The Census in 2010 recorded 5.2 million people in the United States identified as American Indian and Alaska Native, either alone or in combination with one or more other races. Additionally, out of the total, 2.9 million people identified as American Indian and Alaska Native alone. The Census for the entire nation on April 1, 2010, was 308.7 million people. Learn more the 2010 Census.

Civil Rights History - A brief overview

1884 - John Elk case - A person cannot be a United States citizen and a member of an Indian tribe.

1887 - Dawes Act granted citizenship only to Indians who gave up their tribal affiliations.
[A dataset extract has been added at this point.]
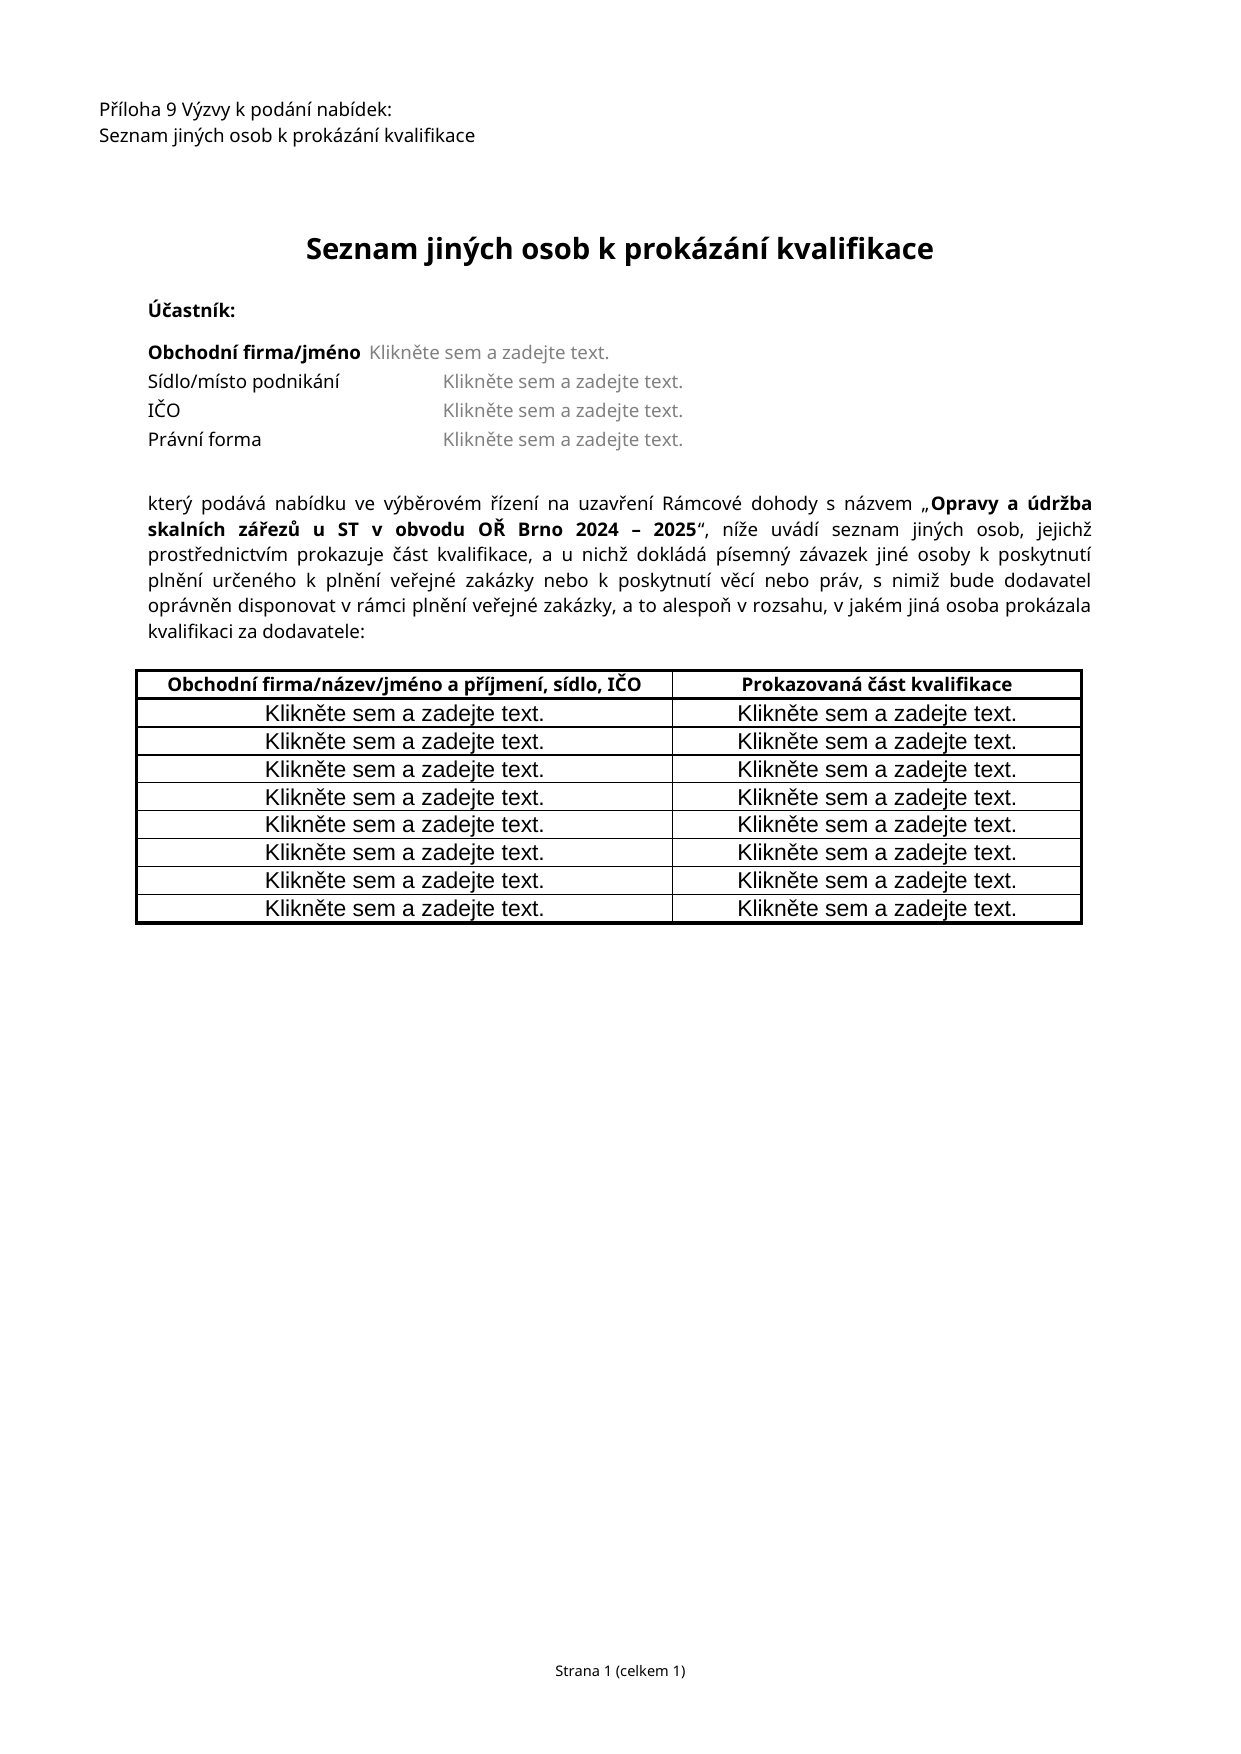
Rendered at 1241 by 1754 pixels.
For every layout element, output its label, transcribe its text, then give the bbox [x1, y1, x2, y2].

1897 - Chief Standing Bear of the Ponca Tribe is considered a person or man in a landmark decision in the court case, Standing Bear v. Crook. Learn more about the Trial of Standing Bear.

1901 - Citizenship granted for American Indians living in Indian Territory .

1919 - Indians who served in World War I are granted citizenship.

1924 - Citizenship granted to all American Indians, but states imposed restrictions.

1941 to 1945, World War II -Navajo Code Talkers - Native Americans in the United States Marine Corps used native languages to send secret tactical messages, encrypted messages. When Native Americans went off to fight in Word War II, they did not have the right to vote until 1948.

1948 - Arizona and New Mexico are last two states to grant American Indians right to vote.

1965 - Voting Rights Act of 1965 and amendments

2015 - Justice Department makes proposal for overcoming voting barriers for Native Americans, with many needing to travel more than 100 miles to vote.

Native American Maps and Education

Aaron Carapella of Warner, Okla., has designed Native American maps detailing locations and original names of hundreds of American Indian nations before their first contact with Europeans. The Native American maps provide education and understanding of lost or forgotten Native homelands.